--- Exercise input ---
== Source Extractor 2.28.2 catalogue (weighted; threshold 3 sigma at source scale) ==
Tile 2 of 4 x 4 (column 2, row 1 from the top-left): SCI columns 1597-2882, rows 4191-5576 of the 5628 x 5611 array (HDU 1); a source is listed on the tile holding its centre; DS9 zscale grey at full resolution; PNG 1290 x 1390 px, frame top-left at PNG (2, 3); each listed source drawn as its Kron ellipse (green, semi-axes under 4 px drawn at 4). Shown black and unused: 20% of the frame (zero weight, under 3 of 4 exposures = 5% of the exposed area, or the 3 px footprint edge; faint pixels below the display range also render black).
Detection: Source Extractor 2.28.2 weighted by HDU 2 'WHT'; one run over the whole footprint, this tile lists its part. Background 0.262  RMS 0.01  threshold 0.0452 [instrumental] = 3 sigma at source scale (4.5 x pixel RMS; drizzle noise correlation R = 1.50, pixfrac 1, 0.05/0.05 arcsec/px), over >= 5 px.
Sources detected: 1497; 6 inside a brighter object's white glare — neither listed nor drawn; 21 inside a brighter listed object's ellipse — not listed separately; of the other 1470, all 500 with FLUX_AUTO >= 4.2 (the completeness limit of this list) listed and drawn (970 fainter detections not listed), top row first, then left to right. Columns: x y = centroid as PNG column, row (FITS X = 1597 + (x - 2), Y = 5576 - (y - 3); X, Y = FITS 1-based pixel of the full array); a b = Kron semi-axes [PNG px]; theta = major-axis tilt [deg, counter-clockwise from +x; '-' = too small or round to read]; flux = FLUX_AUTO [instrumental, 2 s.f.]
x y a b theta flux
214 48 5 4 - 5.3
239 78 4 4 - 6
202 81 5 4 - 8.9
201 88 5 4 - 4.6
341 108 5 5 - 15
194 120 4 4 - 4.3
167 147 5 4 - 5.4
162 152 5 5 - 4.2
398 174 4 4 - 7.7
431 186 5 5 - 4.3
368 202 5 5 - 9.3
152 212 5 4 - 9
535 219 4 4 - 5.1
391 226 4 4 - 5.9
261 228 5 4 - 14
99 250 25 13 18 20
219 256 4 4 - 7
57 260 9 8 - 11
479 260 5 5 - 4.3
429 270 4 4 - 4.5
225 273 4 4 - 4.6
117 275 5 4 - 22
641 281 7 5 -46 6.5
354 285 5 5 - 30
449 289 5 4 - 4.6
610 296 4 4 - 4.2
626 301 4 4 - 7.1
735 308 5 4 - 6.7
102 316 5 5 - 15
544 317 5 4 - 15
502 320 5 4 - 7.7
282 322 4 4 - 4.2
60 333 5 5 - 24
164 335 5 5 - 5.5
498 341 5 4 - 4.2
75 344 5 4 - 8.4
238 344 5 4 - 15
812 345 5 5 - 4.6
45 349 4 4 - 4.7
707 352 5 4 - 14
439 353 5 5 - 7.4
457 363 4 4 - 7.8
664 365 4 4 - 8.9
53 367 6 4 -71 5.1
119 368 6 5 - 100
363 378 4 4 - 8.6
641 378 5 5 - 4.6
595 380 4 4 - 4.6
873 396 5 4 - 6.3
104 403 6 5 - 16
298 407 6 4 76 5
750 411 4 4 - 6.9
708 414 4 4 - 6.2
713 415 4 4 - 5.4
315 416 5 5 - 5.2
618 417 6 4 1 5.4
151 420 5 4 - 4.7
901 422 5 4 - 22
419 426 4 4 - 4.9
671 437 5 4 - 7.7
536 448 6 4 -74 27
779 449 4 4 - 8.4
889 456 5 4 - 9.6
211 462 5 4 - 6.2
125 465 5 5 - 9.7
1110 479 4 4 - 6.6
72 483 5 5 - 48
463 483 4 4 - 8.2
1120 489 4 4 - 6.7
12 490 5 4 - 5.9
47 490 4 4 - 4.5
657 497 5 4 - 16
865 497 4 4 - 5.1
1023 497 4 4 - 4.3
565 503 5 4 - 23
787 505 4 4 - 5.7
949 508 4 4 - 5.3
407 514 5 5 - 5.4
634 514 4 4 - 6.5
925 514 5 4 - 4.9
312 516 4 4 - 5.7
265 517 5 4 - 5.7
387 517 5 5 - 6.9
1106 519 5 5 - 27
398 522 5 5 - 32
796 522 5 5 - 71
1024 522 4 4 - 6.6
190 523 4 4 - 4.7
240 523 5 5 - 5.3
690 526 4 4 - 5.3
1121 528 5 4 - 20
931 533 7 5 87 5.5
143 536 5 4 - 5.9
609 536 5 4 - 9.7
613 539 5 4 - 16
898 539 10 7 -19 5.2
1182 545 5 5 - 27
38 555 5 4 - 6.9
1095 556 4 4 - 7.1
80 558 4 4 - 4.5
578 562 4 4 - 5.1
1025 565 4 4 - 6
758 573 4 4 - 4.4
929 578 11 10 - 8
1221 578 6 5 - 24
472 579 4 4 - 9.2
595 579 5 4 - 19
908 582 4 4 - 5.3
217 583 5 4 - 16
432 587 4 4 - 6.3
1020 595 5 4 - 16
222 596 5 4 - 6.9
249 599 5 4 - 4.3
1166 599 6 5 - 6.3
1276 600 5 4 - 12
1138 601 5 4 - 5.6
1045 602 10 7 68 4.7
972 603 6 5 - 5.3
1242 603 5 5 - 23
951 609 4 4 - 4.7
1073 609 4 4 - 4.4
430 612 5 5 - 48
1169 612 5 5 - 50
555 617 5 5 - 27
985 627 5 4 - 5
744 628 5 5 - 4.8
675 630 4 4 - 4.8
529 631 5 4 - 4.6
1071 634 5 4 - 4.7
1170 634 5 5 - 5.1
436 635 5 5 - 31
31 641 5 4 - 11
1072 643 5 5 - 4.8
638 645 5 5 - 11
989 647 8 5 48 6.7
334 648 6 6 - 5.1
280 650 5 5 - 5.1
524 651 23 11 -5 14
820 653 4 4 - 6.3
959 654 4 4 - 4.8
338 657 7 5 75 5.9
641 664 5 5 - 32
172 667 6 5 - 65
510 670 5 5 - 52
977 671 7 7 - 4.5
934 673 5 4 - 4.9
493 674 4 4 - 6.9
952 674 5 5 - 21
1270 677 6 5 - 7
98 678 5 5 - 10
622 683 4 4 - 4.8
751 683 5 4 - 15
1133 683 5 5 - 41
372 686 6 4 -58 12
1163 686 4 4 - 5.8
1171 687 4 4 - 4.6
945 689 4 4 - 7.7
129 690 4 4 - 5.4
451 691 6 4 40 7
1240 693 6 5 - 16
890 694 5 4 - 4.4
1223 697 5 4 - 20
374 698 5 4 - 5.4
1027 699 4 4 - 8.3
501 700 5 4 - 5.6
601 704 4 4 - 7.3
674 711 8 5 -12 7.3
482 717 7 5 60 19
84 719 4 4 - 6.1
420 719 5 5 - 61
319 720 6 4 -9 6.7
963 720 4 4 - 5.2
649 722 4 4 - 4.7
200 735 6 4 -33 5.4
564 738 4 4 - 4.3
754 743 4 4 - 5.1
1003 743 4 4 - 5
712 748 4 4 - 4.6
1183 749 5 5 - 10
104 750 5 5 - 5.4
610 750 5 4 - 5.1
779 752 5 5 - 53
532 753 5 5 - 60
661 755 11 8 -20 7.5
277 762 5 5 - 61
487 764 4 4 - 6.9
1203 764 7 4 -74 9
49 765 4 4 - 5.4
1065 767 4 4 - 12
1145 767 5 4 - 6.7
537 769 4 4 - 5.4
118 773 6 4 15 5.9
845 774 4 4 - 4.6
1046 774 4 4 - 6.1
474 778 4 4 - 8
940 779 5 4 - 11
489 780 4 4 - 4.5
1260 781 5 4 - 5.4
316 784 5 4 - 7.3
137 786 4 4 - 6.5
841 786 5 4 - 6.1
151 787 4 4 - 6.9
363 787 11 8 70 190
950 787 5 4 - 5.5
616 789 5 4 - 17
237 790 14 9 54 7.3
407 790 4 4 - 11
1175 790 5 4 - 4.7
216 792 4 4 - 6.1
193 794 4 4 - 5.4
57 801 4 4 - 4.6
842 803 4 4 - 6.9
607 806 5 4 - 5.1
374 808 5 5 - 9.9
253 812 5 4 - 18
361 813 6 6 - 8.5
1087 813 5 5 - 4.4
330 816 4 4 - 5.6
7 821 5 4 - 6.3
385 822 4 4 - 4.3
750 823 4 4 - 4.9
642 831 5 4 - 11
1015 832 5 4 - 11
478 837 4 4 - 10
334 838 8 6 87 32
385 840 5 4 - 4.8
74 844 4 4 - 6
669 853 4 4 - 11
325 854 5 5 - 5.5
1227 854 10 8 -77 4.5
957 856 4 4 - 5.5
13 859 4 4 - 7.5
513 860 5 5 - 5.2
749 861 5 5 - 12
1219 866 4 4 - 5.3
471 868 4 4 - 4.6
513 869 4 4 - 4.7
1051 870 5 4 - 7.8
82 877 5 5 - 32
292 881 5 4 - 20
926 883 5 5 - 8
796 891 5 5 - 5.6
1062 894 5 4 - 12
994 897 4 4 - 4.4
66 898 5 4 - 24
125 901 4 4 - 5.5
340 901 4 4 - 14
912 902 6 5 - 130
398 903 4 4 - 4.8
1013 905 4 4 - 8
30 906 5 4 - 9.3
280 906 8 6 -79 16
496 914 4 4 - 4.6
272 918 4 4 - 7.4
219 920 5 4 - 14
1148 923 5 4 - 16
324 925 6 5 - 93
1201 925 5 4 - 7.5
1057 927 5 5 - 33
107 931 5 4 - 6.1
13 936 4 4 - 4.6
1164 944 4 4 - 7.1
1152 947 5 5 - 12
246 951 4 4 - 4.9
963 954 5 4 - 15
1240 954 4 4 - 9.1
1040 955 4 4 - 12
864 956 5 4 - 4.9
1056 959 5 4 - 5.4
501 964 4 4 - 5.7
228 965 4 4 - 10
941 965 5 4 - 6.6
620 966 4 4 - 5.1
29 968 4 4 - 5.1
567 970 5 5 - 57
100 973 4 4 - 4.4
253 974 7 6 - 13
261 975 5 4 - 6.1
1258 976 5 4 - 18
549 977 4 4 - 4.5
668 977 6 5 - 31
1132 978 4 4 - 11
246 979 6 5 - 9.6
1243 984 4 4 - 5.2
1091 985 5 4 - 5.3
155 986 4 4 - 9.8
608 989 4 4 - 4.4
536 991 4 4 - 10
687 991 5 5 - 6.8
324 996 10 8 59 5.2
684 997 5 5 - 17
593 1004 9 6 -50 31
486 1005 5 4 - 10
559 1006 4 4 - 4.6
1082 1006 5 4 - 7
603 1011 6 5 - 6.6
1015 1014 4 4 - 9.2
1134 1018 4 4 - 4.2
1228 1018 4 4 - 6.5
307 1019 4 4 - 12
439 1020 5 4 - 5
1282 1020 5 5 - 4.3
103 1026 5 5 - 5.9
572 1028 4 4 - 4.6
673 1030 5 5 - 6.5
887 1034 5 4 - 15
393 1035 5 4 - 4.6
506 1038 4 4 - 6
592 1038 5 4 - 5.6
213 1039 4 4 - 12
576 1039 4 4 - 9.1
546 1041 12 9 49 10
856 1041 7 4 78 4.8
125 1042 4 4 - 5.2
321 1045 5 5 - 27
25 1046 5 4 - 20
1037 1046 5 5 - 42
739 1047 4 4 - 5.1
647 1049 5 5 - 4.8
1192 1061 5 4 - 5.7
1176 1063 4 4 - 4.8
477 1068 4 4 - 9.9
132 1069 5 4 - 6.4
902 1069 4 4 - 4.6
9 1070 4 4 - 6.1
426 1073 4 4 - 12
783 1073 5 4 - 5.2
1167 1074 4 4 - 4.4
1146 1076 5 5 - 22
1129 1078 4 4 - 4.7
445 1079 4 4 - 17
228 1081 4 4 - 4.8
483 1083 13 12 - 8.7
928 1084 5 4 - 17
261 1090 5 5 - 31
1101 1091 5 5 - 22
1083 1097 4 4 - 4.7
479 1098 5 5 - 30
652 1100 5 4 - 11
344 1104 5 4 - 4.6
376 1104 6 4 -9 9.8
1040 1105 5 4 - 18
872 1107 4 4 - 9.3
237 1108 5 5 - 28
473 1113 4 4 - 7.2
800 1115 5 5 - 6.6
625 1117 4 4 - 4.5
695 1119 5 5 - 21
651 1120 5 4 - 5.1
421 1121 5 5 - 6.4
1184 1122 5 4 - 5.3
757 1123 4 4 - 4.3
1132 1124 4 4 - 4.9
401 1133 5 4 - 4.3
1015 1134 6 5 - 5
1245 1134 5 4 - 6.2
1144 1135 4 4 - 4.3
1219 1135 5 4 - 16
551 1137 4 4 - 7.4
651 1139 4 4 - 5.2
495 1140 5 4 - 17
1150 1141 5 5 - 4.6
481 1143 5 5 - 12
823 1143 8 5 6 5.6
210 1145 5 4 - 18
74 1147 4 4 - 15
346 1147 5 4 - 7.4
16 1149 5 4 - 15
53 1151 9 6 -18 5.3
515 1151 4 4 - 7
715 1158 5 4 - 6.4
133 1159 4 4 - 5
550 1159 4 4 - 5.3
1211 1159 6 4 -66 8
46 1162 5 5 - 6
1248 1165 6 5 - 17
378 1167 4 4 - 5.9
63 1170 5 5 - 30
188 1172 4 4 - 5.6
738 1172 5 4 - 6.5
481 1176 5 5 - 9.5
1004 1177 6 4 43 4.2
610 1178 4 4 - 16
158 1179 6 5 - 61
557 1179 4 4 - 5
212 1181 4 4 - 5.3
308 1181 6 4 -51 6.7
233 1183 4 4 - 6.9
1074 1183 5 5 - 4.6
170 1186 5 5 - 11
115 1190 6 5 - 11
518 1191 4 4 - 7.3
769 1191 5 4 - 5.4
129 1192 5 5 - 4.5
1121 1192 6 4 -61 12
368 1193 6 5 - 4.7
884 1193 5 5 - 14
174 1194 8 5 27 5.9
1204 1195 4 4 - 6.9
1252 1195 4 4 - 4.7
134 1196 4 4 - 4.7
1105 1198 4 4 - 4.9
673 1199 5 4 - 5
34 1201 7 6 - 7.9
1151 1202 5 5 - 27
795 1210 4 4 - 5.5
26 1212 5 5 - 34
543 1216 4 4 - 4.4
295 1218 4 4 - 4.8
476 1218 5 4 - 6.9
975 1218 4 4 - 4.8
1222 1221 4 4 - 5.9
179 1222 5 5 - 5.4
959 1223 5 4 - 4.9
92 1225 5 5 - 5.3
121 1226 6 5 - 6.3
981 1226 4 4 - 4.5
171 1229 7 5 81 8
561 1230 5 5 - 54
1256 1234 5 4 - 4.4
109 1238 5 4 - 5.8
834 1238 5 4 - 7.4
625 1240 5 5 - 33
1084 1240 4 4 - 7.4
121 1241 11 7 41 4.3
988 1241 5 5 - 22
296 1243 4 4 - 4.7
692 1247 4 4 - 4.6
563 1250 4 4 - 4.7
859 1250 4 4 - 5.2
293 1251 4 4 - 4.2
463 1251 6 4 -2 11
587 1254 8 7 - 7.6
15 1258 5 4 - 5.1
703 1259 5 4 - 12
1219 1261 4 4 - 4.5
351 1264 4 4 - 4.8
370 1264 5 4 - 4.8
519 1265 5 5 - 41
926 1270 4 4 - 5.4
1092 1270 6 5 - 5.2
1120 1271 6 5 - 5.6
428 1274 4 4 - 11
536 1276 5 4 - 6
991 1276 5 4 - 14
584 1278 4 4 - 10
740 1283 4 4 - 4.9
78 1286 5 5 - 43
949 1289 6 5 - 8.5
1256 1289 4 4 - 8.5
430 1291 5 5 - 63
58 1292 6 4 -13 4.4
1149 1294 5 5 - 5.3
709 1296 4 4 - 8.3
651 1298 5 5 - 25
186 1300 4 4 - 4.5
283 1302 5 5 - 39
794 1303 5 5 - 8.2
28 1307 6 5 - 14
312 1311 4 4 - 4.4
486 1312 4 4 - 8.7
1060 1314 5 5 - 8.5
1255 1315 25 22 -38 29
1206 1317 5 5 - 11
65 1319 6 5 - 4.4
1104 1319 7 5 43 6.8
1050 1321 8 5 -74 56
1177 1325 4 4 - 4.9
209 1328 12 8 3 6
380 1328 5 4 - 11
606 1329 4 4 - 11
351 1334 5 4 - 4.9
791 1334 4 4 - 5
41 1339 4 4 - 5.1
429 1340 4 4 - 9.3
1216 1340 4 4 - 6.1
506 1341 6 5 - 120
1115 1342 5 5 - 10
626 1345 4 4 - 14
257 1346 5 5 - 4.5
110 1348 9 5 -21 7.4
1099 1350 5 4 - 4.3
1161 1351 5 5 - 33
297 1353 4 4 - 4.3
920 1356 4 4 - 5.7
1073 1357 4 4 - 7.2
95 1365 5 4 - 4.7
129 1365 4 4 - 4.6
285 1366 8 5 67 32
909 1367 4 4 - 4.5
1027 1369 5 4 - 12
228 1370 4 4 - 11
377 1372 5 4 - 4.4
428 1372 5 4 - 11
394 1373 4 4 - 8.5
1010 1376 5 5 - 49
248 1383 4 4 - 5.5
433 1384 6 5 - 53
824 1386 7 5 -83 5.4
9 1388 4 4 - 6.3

--- What the task asks ---
Return, word for word, the lines above from the very first one through the line containing "Tile 2 of 4", with both ends included.

--- Full solution ---
== Source Extractor 2.28.2 catalogue (weighted; threshold 3 sigma at source scale) ==
Tile 2 of 4 x 4 (column 2, row 1 from the top-left): SCI columns 1597-2882, rows 4191-5576 of the 5628 x 5611 array (HDU 1); a source is listed on the tile holding its centre; DS9 zscale grey at full resolution; PNG 1290 x 1390 px, frame top-left at PNG (2, 3); each listed source drawn as its Kron ellipse (green, semi-axes under 4 px drawn at 4). Shown black and unused: 20% of the frame (zero weight, under 3 of 4 exposures = 5% of the exposed area, or the 3 px footprint edge; faint pixels below the display range also render black).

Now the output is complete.